— Record set —

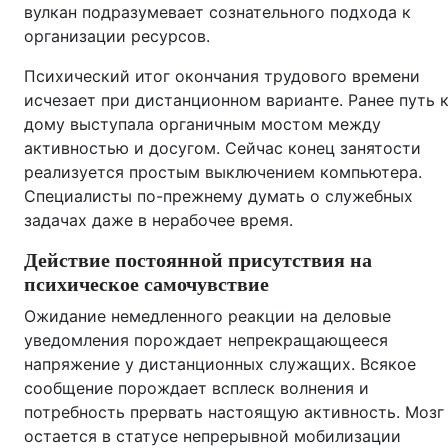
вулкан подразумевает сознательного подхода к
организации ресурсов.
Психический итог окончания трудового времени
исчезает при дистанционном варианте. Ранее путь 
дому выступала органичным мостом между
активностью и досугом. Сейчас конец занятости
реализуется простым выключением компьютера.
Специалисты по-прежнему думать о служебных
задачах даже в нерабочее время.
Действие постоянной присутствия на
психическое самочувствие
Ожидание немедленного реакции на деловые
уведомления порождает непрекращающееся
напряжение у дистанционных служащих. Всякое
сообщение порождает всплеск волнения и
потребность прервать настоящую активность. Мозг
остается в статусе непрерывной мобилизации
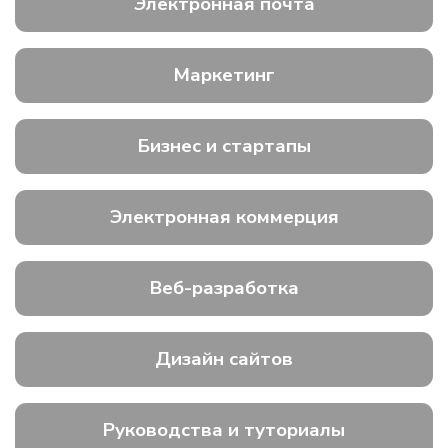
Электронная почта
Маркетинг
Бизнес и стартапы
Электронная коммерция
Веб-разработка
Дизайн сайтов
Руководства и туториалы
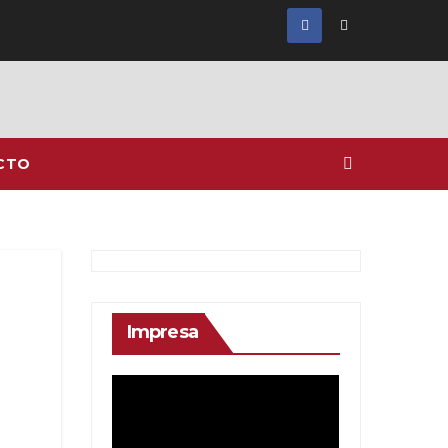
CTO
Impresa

--

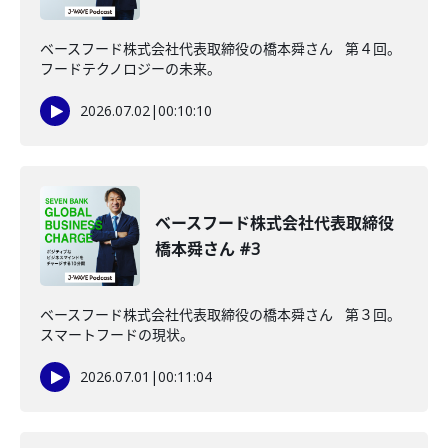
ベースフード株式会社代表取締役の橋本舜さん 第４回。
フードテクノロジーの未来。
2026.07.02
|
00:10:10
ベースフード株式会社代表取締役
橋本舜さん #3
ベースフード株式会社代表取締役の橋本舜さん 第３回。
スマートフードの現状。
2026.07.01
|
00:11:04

* * *

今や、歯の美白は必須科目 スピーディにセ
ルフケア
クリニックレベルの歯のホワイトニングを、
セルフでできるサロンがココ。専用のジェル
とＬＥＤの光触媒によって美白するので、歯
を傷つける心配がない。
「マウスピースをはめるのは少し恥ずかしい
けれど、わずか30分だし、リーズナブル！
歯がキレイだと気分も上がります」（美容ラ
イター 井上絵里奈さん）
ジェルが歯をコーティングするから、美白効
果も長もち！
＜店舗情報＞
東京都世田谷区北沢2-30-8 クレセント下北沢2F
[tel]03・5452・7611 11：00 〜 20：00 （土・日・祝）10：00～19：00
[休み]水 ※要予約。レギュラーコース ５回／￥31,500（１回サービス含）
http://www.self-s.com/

— Aim of the exercise —
In the listing above, locate the line containing "セルフでできるサロンがココ。専用のジェル" and the line containing "http://www.self-s.com/". Transcribe those two lines and everything between them, exactly as written.

— Completed task —
セルフでできるサロンがココ。専用のジェル
とＬＥＤの光触媒によって美白するので、歯
を傷つける心配がない。
「マウスピースをはめるのは少し恥ずかしい
けれど、わずか30分だし、リーズナブル！
歯がキレイだと気分も上がります」（美容ラ
イター 井上絵里奈さん）
ジェルが歯をコーティングするから、美白効
果も長もち！
＜店舗情報＞
東京都世田谷区北沢2-30-8 クレセント下北沢2F
[tel]03・5452・7611 11：00 〜 20：00 （土・日・祝）10：00～19：00
[休み]水 ※要予約。レギュラーコース ５回／￥31,500（１回サービス含）
http://www.self-s.com/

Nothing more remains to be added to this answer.